The flow around a circular cylinder is a classical problem of fluid dynamics, and its study is of great importance since the cylinder is one of the most commonly occuring shapes in engineering structures. The current experimental investigation examines both the mean drag and the unsteady flow parameters (in the form of a nondimensional eddy-shedding frequency) at critical, supercritical, and transcritical Reynolds numbers (Re > 3 × 105).
The tests were conducted in the NASA Langley Low Turbulence Pressure Tunnel over a Reynolds number range of 2.5 × 105 to 6.2 × 106 and a Mach range of 0.05 to 0.40. The unsteady flow phenomena was measured in the wake and on the test section walls with miniature pressure transducers.
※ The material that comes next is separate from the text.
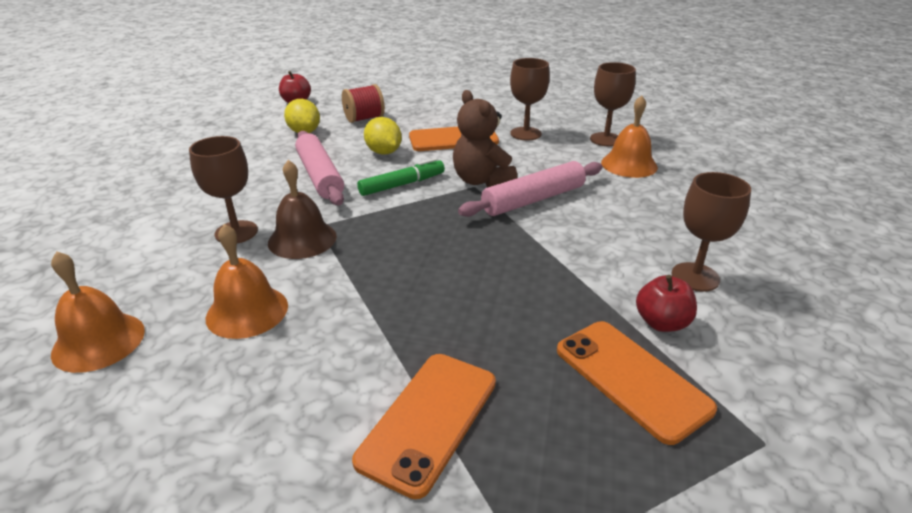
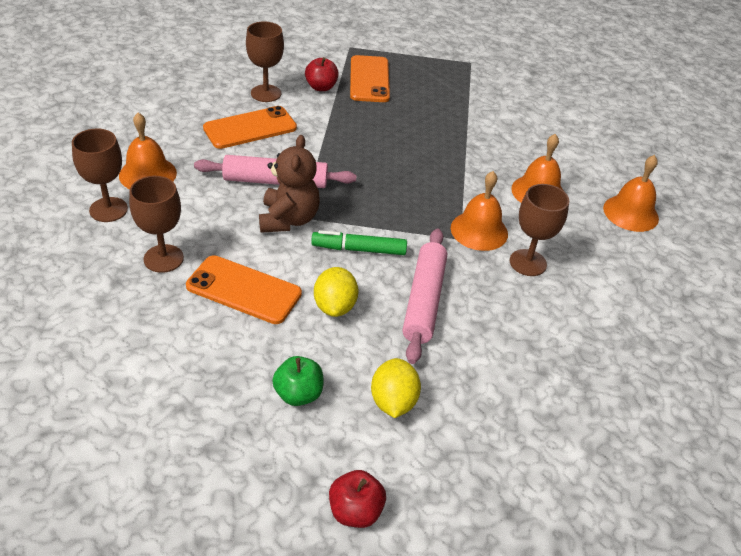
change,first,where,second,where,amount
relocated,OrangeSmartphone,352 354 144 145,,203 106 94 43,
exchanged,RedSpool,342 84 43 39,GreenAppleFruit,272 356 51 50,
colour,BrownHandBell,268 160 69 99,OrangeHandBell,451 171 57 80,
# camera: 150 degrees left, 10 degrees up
The determination of the Strouhal number in the supercritical regime was complicated by the presence of broadband signatures in the frequency domain. Interpretation of data in this regime was accomplished by correlating the unsteady lift force with the fluctuating pressure measured by probes mounted in the wake. This technique proved to be an effective means for determining shedding frequencies.
The results follow general trends established by previous investigators with the measured Strouhal number jumping discontinuously from St ≃ 0.2 to St ≈ 0.43 in the supercritical region. Low values of the Strouhal number in the supercritical regime were recorded, the lowest being 0.117. Strouhal number of this low magnitude are generally not reported in the published literature, but the levels do agree with those in at least two separate investigations.